Self-esteem and self-worth are at the core of our teaching and learning. Children understand their role in school: their rights and their responsibilities.
Mutual respect is at the centre of our values.
Children learn that their behaviours have an effect on their own rights and those of others. All members of the school community treat each other with respect. Respect is a fundamental school value and forms part of our school and class rules. Within R.E., P.S.H.E and SMSC curriculum, respect is a value that is discussed in detail. Children are taught self-respect, respect for each other, friends and family and other groups, the world and the environment. This includes promoting respect for differences, i.e. those of gender, faith, culture and religion.
Children’s understanding of respect encourages them to challenge stereotypes, prejudice and ignorance.
Our school rules and code of conduct reflect this.
PE encourages respect and ‘sportsmanship’.
Tolerance of those of Different Faiths and Beliefs
Wheelers Lane Primary is a multi-cultural school. We actively promote diversity through our celebrations of different faiths and cultures, eg. through Christmas, Diwali and Eid Celebrations and collective worship.
Our R.E. curriculum covers all major religions and provides a broad and balanced education on a range of faiths, religions and cultures. Religious Education lessons and PSHE lessons reinforce messages of tolerance and respect for others. Members of different faiths and religions are encouraged to share their knowledge to enhance learning within classes and the school. We celebrate a range of different religious festivals. Our children are encouraged to share their values and faith within R.E. There are opportunities to talk and to listen to each other. This develops an understanding of other faiths and promotes tolerance.
Each week our collective worship has a theme based on values that are important for all faiths. The children take part in collective worship, giving them the opportunity to reflect on spiritual and moral themes (for example forgiveness, humility and kindness). This is often through the use of story.
From 1 July 2015 all schools must have regard to the statutory guidance for the Prevent Duty. Paragraphs 57-76 of the guidance are concerned specifically with schools and childcare providers. As a school, we are subject to a duty under section 26 of the Counter-Terrorism and Security Act 2015, to have “due regard to the need to prevent people from being drawn into terrorism”.

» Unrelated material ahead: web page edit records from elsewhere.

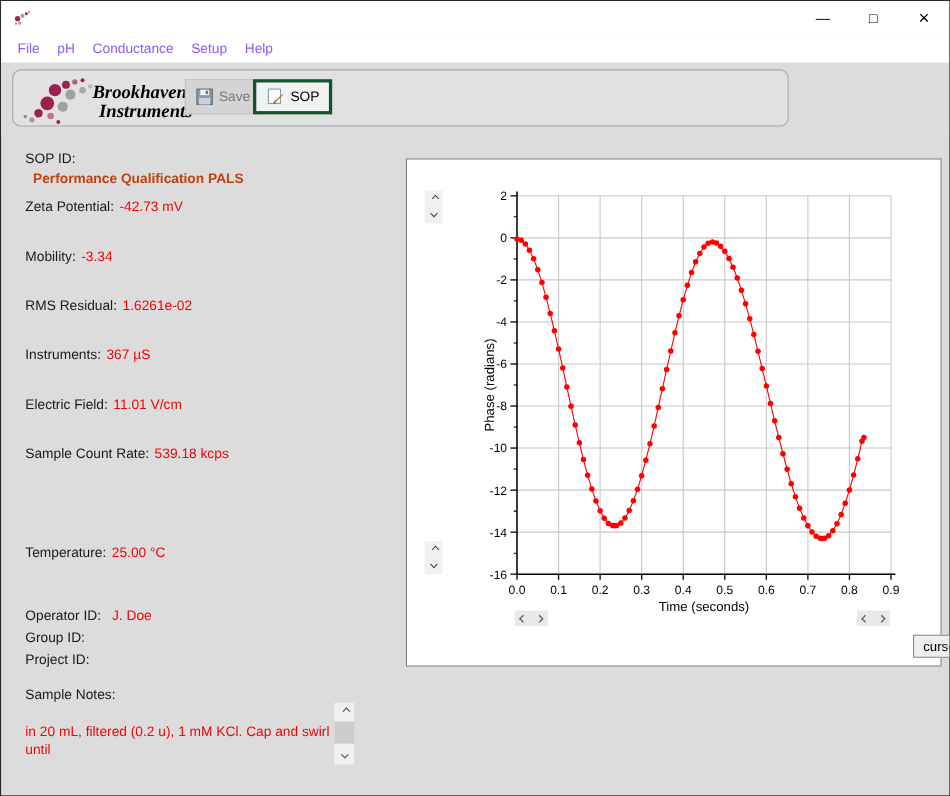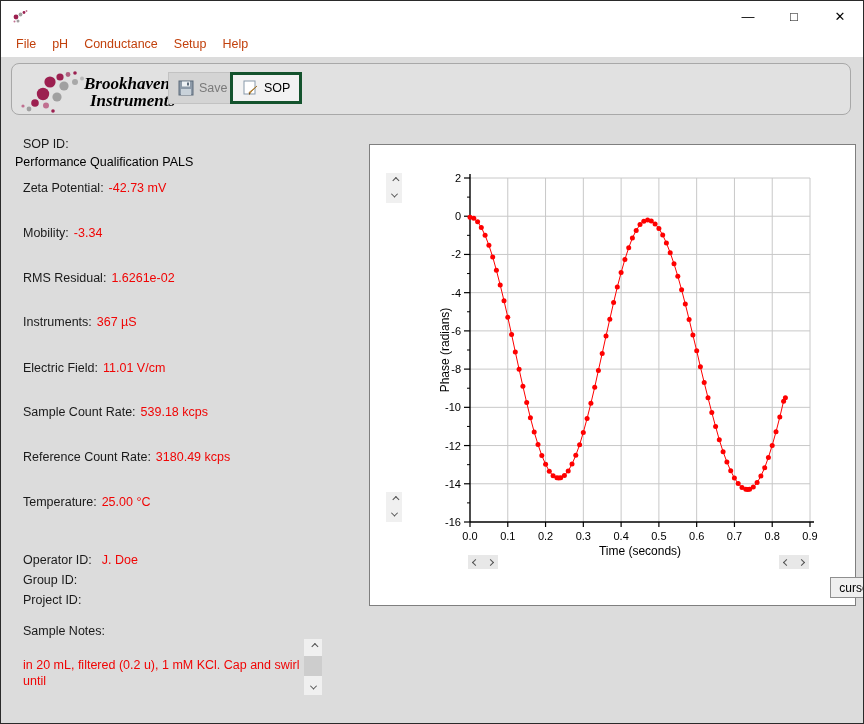--- a/index.html
+++ b/index.html
@@ -16,7 +16,7 @@
 
   
   .menubar { position:absolute; left:0; top:30px; width:100%; height:26px; background:#ffffff; display:flex; align-items:center; padding-left:7px; }
-  .menu-item { padding:4px 8px; color:#c2410c; }
+  .menu-item { padding:4px 8px; color:#8b5cf6; }
 
   
   .toolbar-strip { position:absolute; left:0; top:56px; width:100%; height:66px; background:#dcdcdc; }

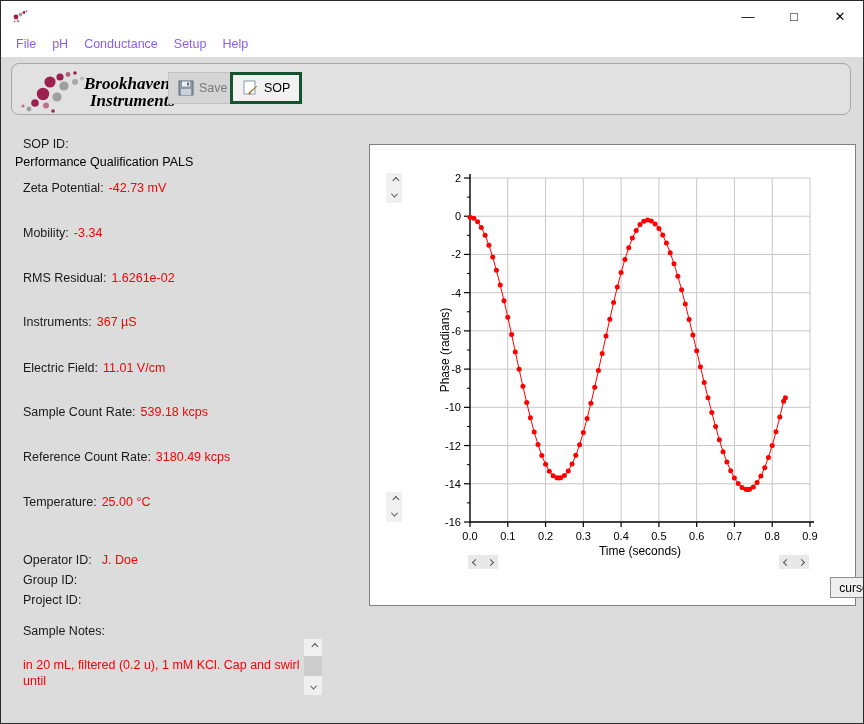--- a/index.html
+++ b/index.html
@@ -20,7 +20,7 @@
 
   
   .toolbar-strip { position:absolute; left:0; top:56px; width:100%; height:66px; background:#dcdcdc; }
-  .toolbar-box { position:absolute; left:10px; top:6px; width:840px; height:52px; background:#e1e1e1; border:1px solid #a8a8a8; border-radius:8px; }
+  .toolbar-box { position:absolute; left:10px; top:6px; width:706px; height:52px; background:#e1e1e1; border:1px solid #a8a8a8; border-radius:8px; }
   .logo { position:absolute; left:8px; top:3px; }
   .tb-btn { position:absolute; top:8px; height:32px; display:flex; align-items:center; gap:5px; padding:0 9px; font-size:12.5px; }
   .btn-save { left:156px; background:#d4d4d4; border:1px solid #c2c2c2; color:#7a7a7a; }

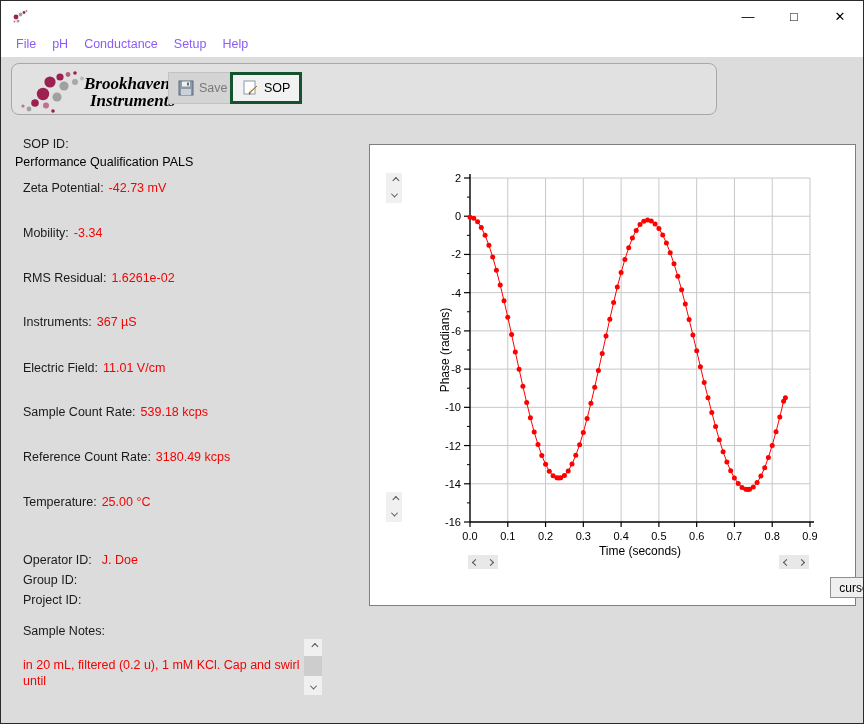--- a/index.html
+++ b/index.html
@@ -30,7 +30,7 @@
   .row { position:absolute; left:22px; white-space:nowrap; }
   .row .lbl { color:#1a1a1a; }
   .row .val { color:#f00505; margin-left:5px; }
-  .sop-val { position:absolute; left:14px; color:#000000; white-space:nowrap; }
+  .sop-val { position:absolute; left:29px; color:#c2410c; white-space:nowrap;font-weight:bold; }
   .notes { position:absolute; left:22px; width:278px; color:#f00505; line-height:16px; }
   .note-line { min-height:16px; }
 

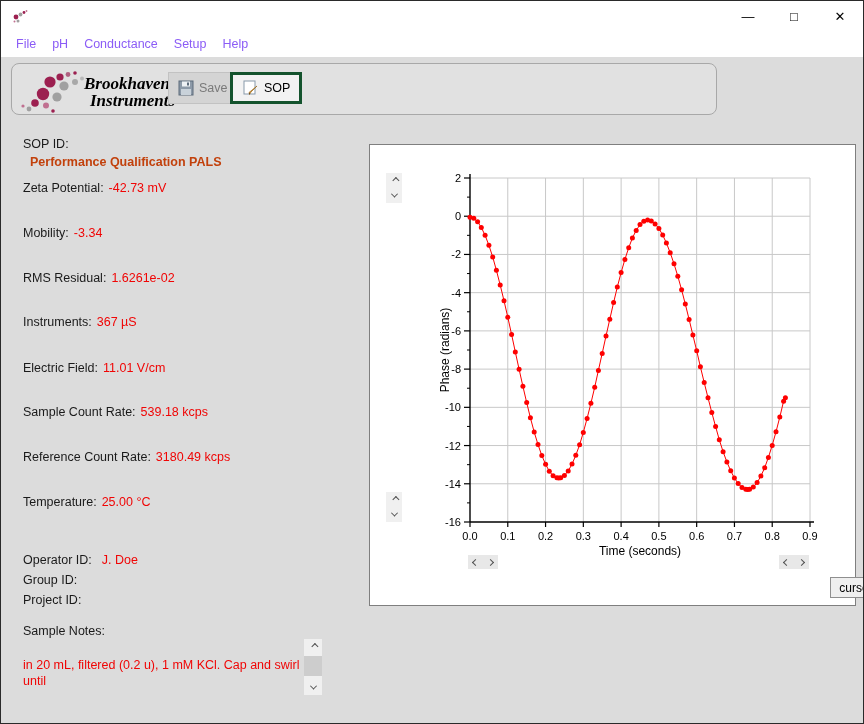--- a/index.html
+++ b/index.html
@@ -149,9 +149,6 @@
   </div>
   <div class="row" style="top:404px">
     <span class="lbl">Sample Count Rate:</span><span class="val">539.18 kcps</span>
-  </div>
-  <div class="row" style="top:449px">
-    <span class="lbl">Reference Count Rate:</span><span class="val">3180.49 kcps</span>
   </div>
   <div class="row" style="top:494px">
     <span class="lbl">Temperature:</span><span class="val">25.00 °C</span>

The Prevent duty: what it means for schools and childcare providers
In order for schools and childcare providers to fulfil the Prevent duty, it is essential that staff are able to identify children who may be vulnerable to radicalisation, and know what to do when they are identified. Protecting children from the risk of radicalisation should be seen as part of schools’ and childcare providers’ wider safeguarding duties, and is similar in nature to protecting children from other harms (e.g. drugs, gangs, neglect, sexual exploitation), whether these come from within their family or are the product of outside influences.
Schools and childcare providers can also build pupils’ resilience to radicalisation by promoting fundamental British values and enabling them to challenge extremist views. It is important to emphasise that the Prevent duty is not intended to stop pupils debating controversial issues. On the contrary, schools should provide a safe space in which children, young people and staff can understand the risks associated with terrorism and develop the knowledge and skills to be able to challenge extremist arguments. For Early Years childcare providers, the statutory framework for the Early Years Foundation Stage sets standards for learning, development and care for children from 0-5, thereby assisting their personal, social and emotional development and understanding of the world.
Ofsted’s common inspection framework for education, skills and early years, makes specific reference to the need to have safeguarding arrangements to promote pupils’ welfare and prevent radicalisation and extremism.
The statutory guidance on the Prevent duty summarises the requirements on schools and childcare providers in terms of four general themes: risk assessment, working in partnership, staff training and IT policies.